NO YOU! (She is speaking dark fears inside my paternal head, so fuck this shit, I don’t have time for this so early in another mundane work week.)
Thank the Universal Magnetics that Laura Kasischke’s poem “Mushrooms” was next, because it’s probably not just the best poem in this fucking thing so far but I would be tempted to tattoo this shit in its entirely (maybe not the last stanza) on my thigh. Scope the supreme math of this first stanza:

Like silent naked monks huddled 
around an old tree stump, having 
spun themselves in the night 
out of thought and nothingness –

Fucking knock out right there.

THE KVLT SCHOLAR’S HANTEI: I reject the premise of "Fruit Cocktail in Light Syrup" because fruit cocktail in light syrup is good; it's just a good food that you can get from the store to have sometimes. The kind with fake sugars in them are beyond foul so don't get those, but beyond that, the notion that eating fruit cocktail meant "you might deny / that ghosts whirled throughout the house" is demonstrably bullshit because I would eat fruit cocktail right now if it were here and then talk to you about ghosts as seriously as you were willing to. Also it is worth noting that in addition to being a completely replacement-level sentiment, "harkening back to days /when humans grew, rather than manufactured, / food" is, like the rest of this one, just fvkkn prose, man, it's *prose*, and I like my poesy like I like my license: poetic as SHIT. "Mushrooms" is the complete opposite thing, a full-on poesy poem, treating mushrooms like monks (and, implicitly, monks like mushrooms) and hitting you with a jarring haiku-esuque juxtaposition at the end; this is a killer.
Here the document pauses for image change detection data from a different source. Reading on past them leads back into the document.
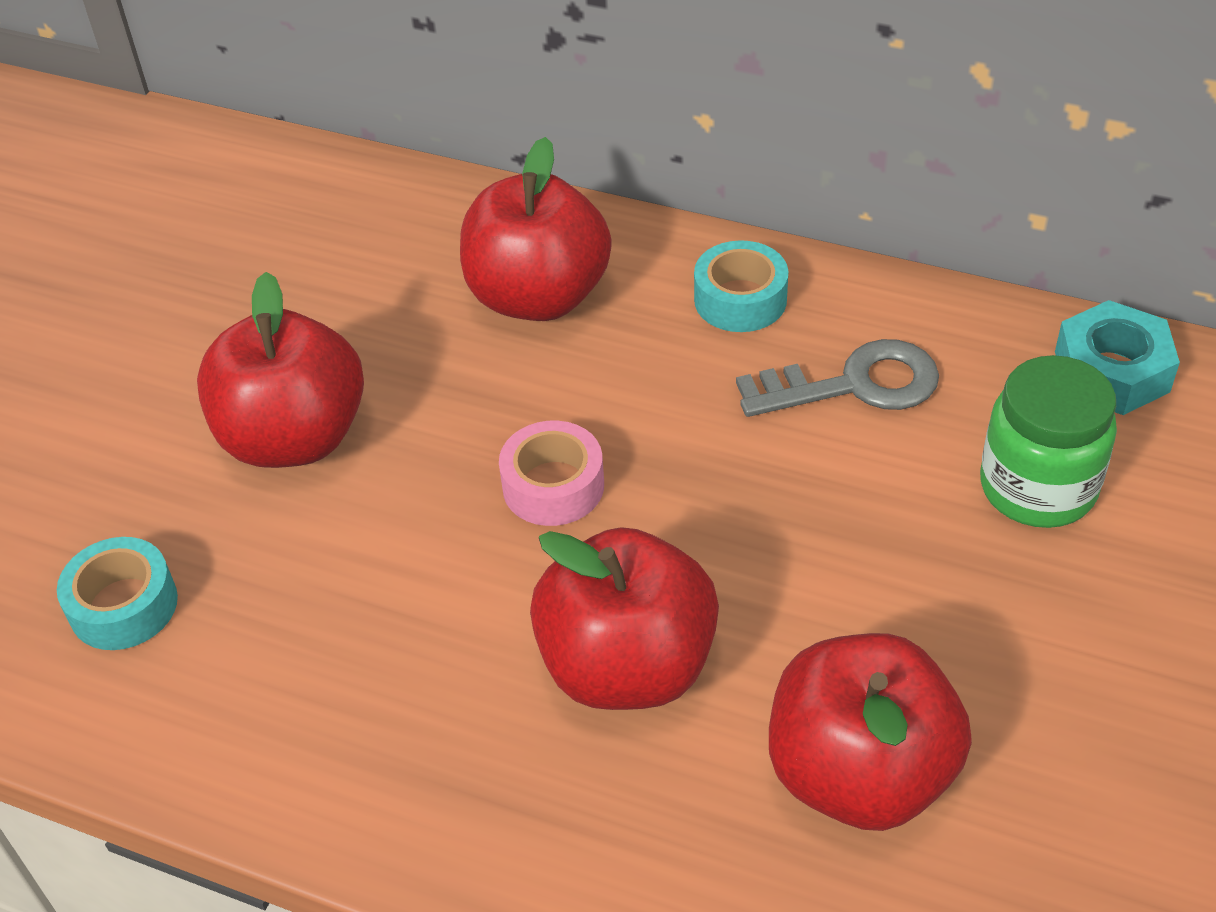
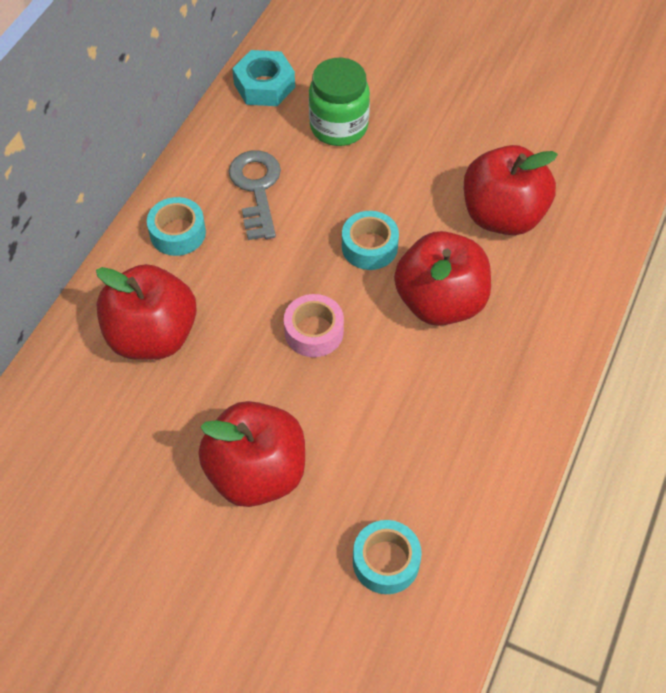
camera: 90 degrees left, 10 degrees up
none -> turquoise tape [342,211,399,270]

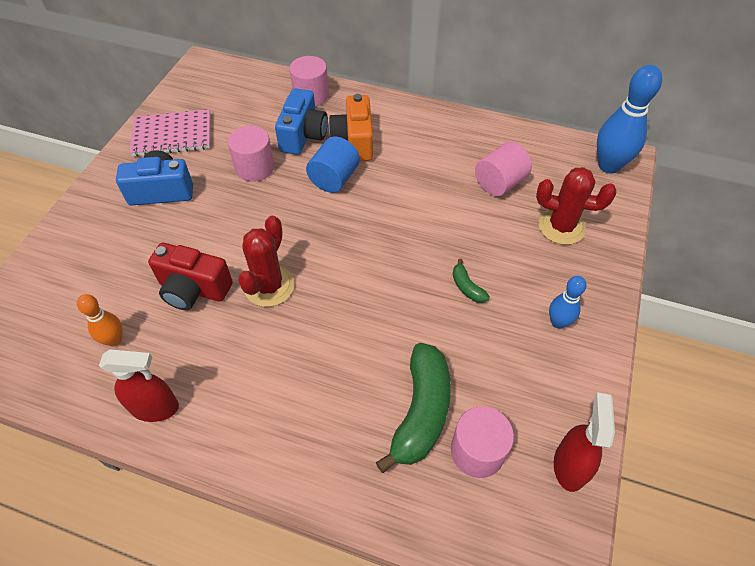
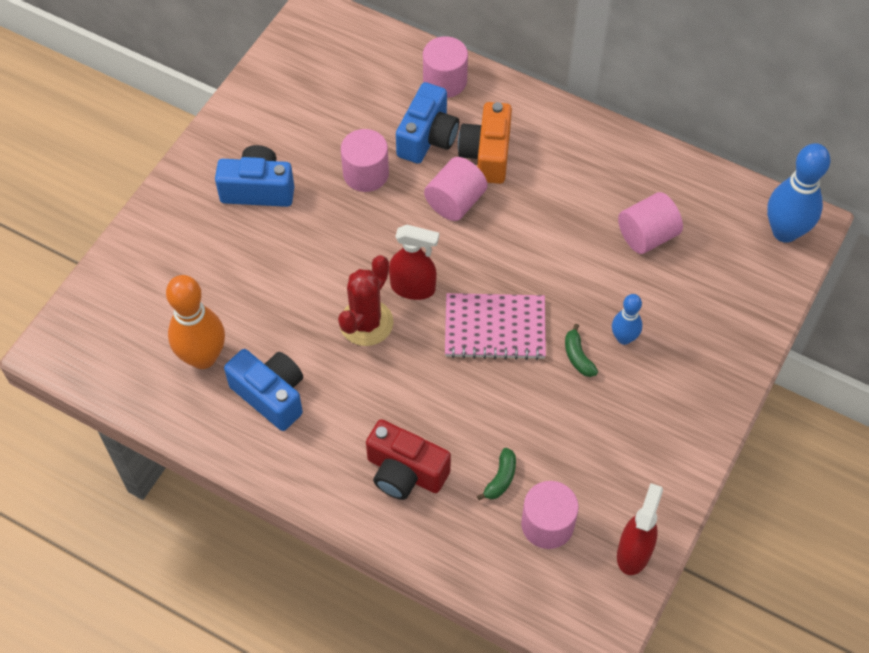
camera: 10 degrees right, 5 degrees up
orange bowling pin [77,294,122,347] -> orange bowling pin [166,275,225,369], size x1.81
red spray bottle [99,349,179,422] -> red spray bottle moved to [389,225,439,300]
pink notebook [130,109,210,157] -> pink notebook moved to [445,293,546,360]
red camera [148,243,233,310] -> red camera moved to [366,419,451,500]
blue cylinder [306,136,360,193] -> pink cylinder [424,157,488,221]
green banana [376,343,451,473] -> green banana [477,448,516,500], size x0.45
red cactus [536,167,616,245] -> none
blue bowling pin [549,276,587,329] -> blue bowling pin moved to [612,294,642,345]
none -> blue camera [224,349,303,431]

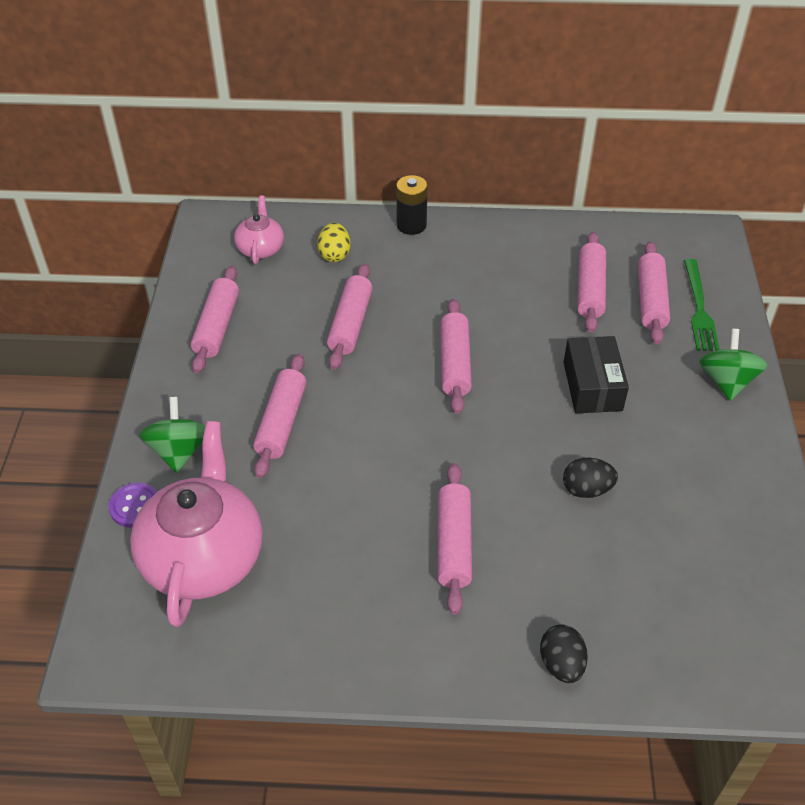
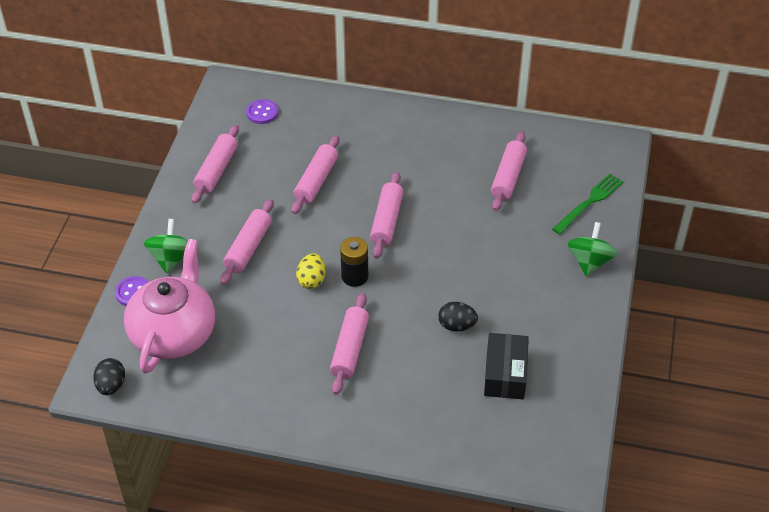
camera: 10 degrees right, 0 degrees up
pink teapot [234,195,284,264] -> purple button [246,99,278,124]
yellow egg [317,223,350,262] -> yellow egg moved to [296,253,325,289]
black battery [396,175,428,235] -> black battery moved to [340,237,368,287]
black egg [540,624,588,683] -> black egg moved to [93,358,125,395]
black box [564,336,629,413] -> black box moved to [484,333,529,399]
pink rolling pin [638,241,670,344] -> none
green fork [684,259,720,351] -> green fork turned 150 degrees counterclockwise [552,174,623,235]

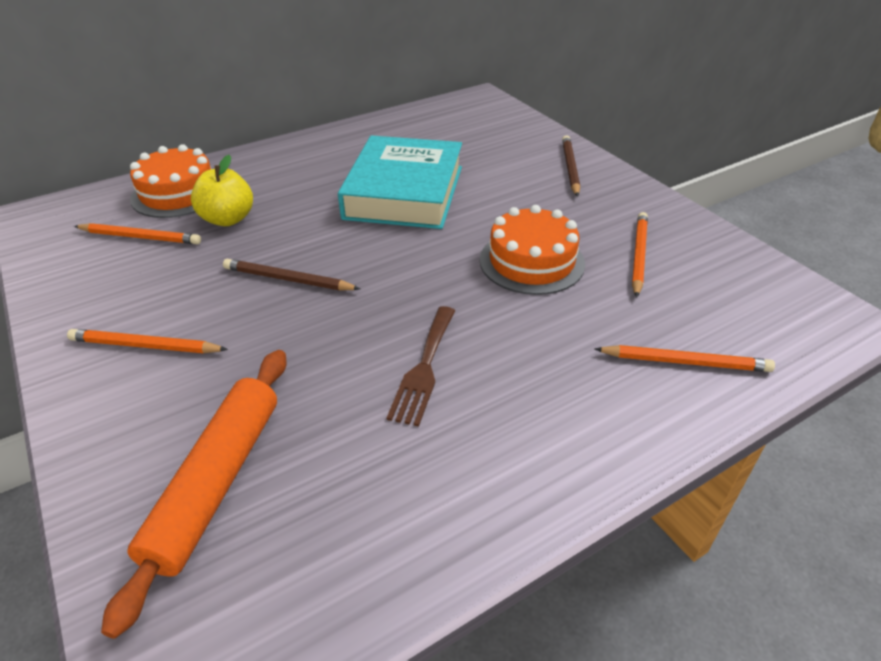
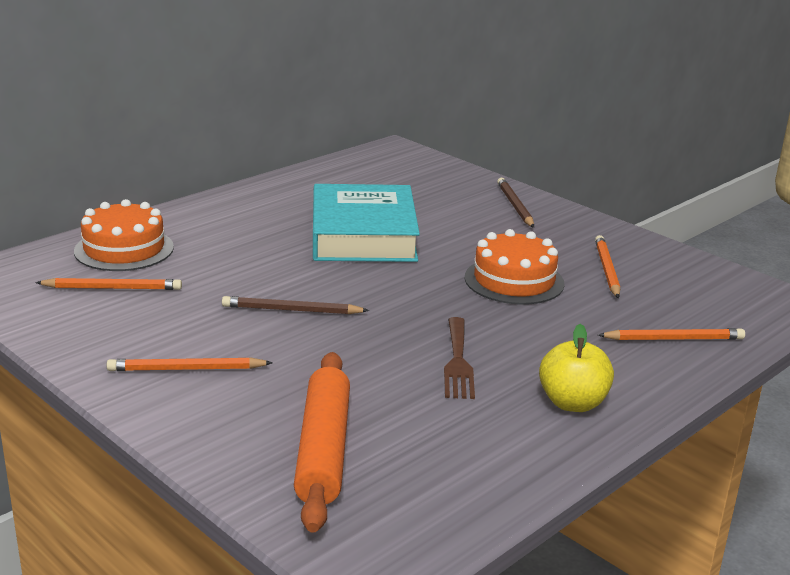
camera: 15 degrees left, 15 degrees down
yellow apple [191,155,253,226] -> yellow apple moved to [539,324,614,412]

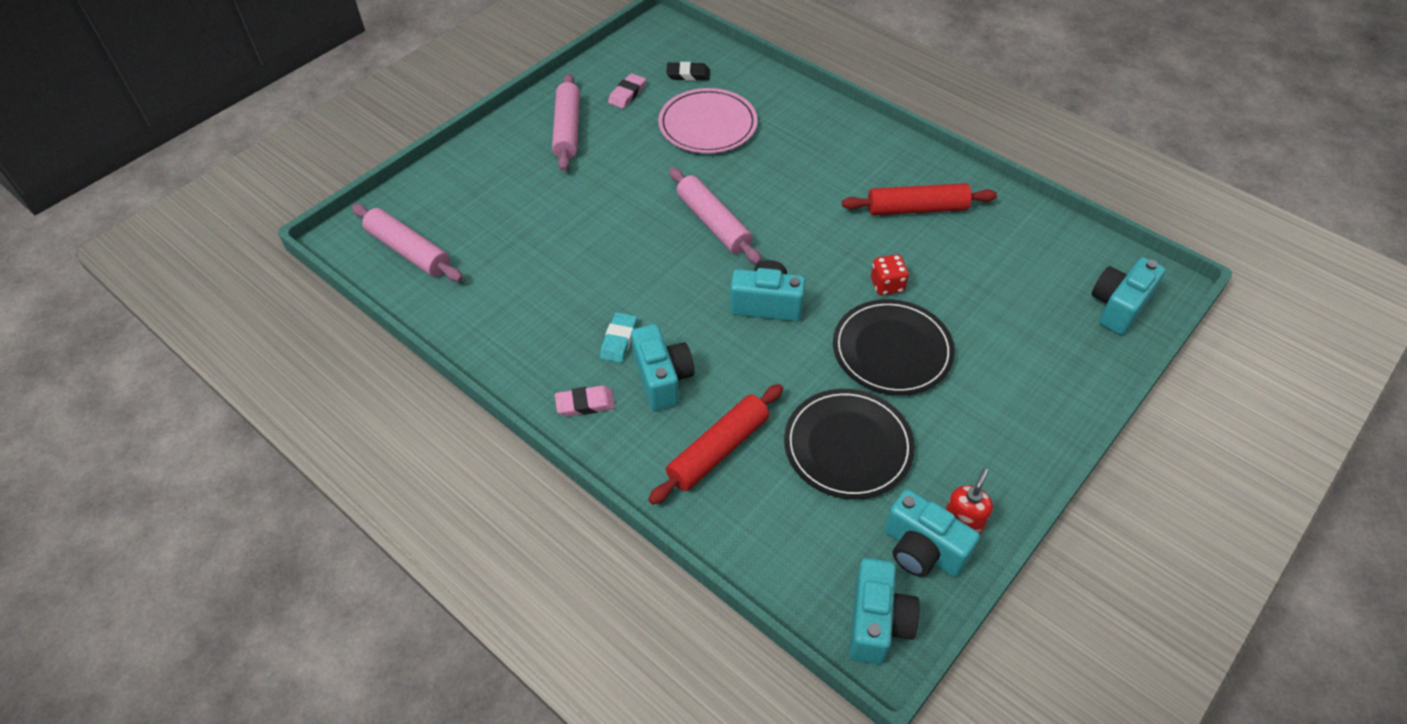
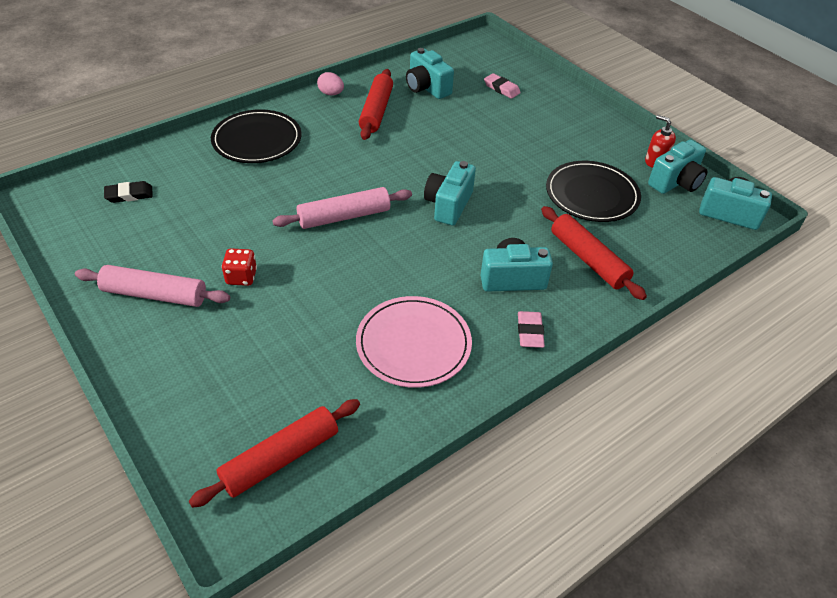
camera: 80 degrees left, 5 degrees down
pink rolling pin [352,204,463,282] -> red rolling pin [189,399,360,508]
turquoise eraser [600,312,637,363] -> none
pink eraser [608,73,646,109] -> pink eraser moved to [484,73,521,99]
pink plate [658,88,758,153] -> pink plate moved to [356,296,472,388]
black eraser [666,62,710,81] -> black eraser turned 60 degrees clockwise [104,181,153,203]
black plate [833,299,955,395] -> black plate moved to [211,109,301,163]
red dice [871,254,909,295] -> red dice moved to [221,248,257,286]
turquoise camera [1092,257,1166,335] -> turquoise camera moved to [406,48,454,99]
none -> pink egg [317,72,344,95]

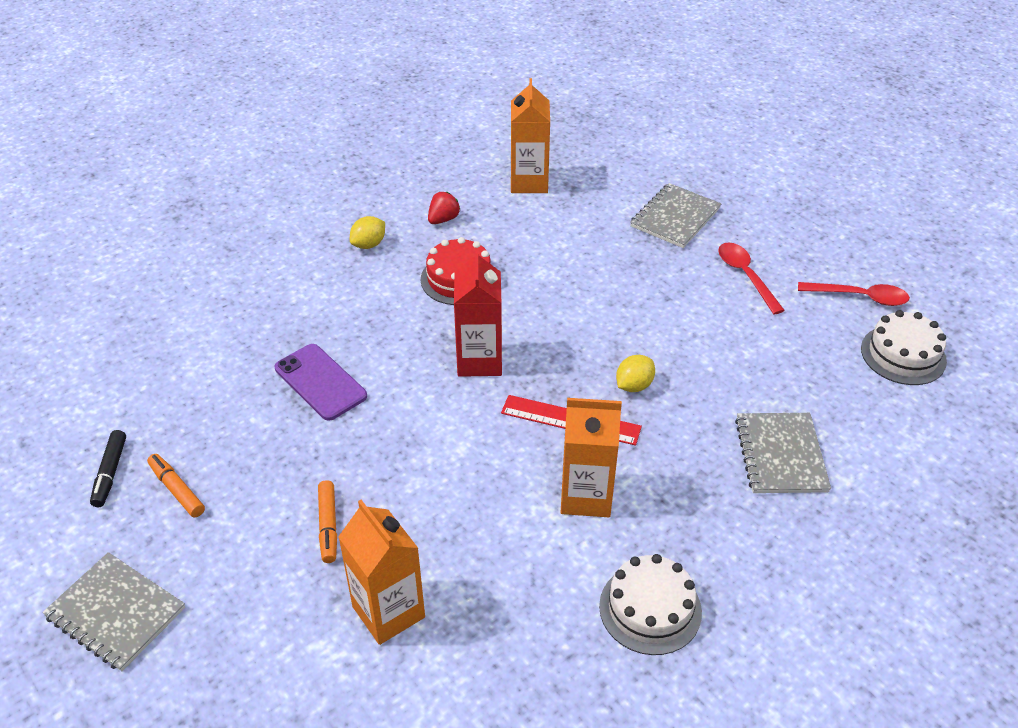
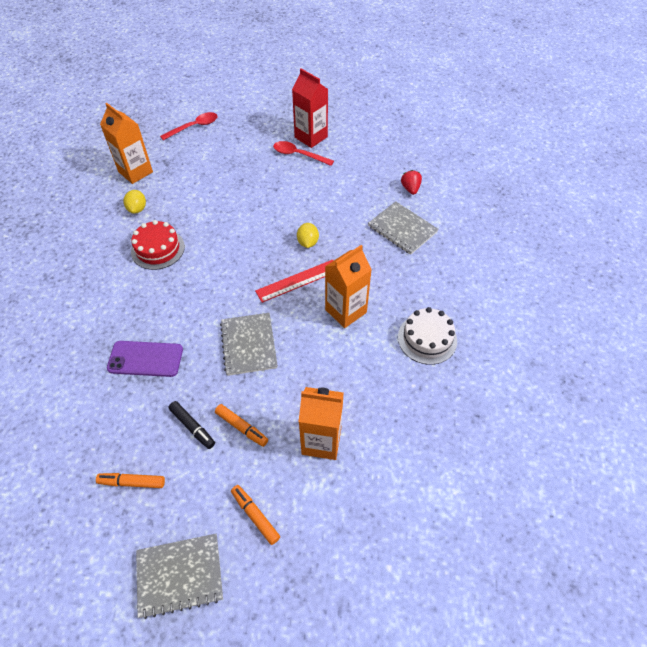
camera: 45 degrees left, 10 degrees up
black marker [90,430,126,507] -> black marker moved to [168,401,215,449]
yellow lemon [350,216,385,249] -> yellow lemon moved to [124,190,146,214]
red strawberry [428,192,460,224] -> red strawberry moved to [401,170,422,195]
red carton [454,249,502,377] -> red carton moved to [292,68,328,148]
grey notebook [630,183,721,248] -> grey notebook moved to [220,313,278,376]
red spoon [798,282,910,306] -> red spoon moved to [160,112,218,140]
white cake [861,310,947,385] -> none
none -> orange marker [231,485,280,545]

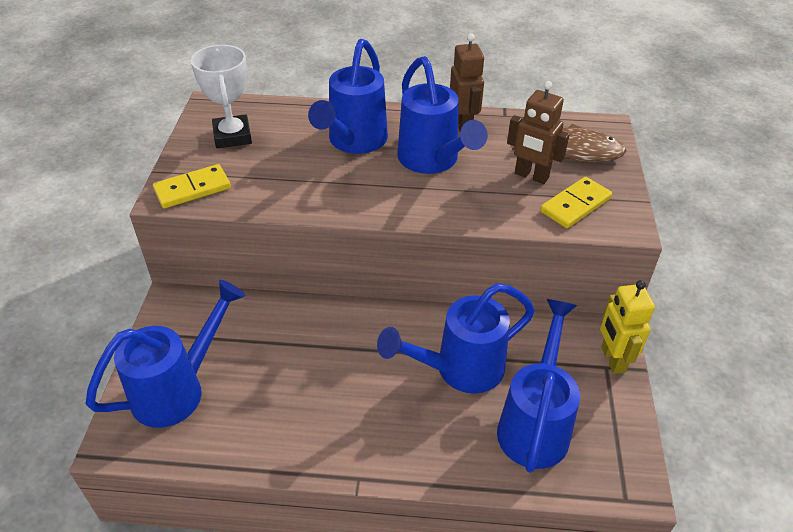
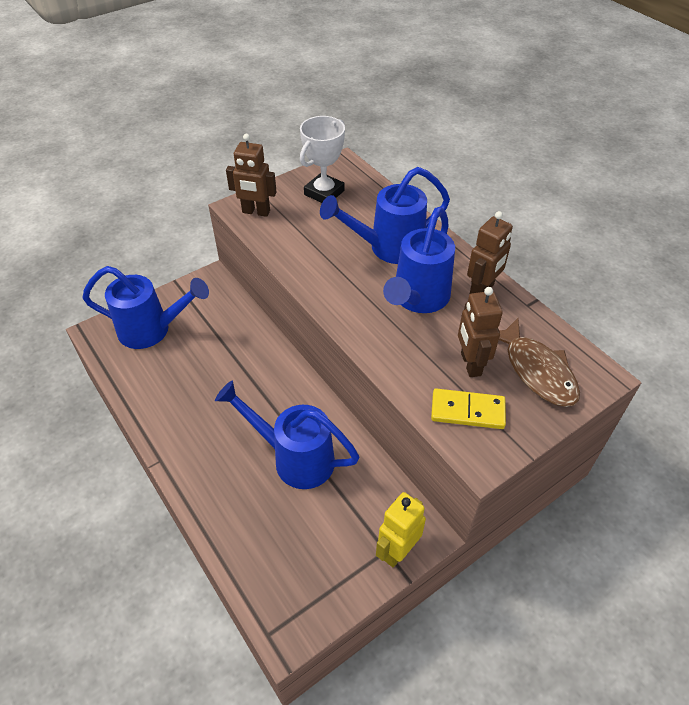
camera: 50 degrees right, 5 degrees up
yellow domino [153,164,231,208] -> brown robot [226,134,277,217]
blue watering can [497,299,580,473] -> none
I initially wrote "haku-esque" by mistake and that is not far off the mark in that were this poem to take human shape for a literal, non-poetic Royal Rumble, it might well turn into a Tongan rightly feared by all.WINNER: "Mushrooms"

No doubt. So not only is Laura Kasischke steady knocking fools out of this thing (four now) but she's doing it with the motherfuckin' poetic authority. Out at #16: Amy Gerstler. SEE YOU WEDNESDAY MORNING, RANDOM DISCOVERERS PLUS PERHAPS REGULAR FOLLOWERS (by now) OF POETICALLY-BASED INTERNETTING NONSENSE.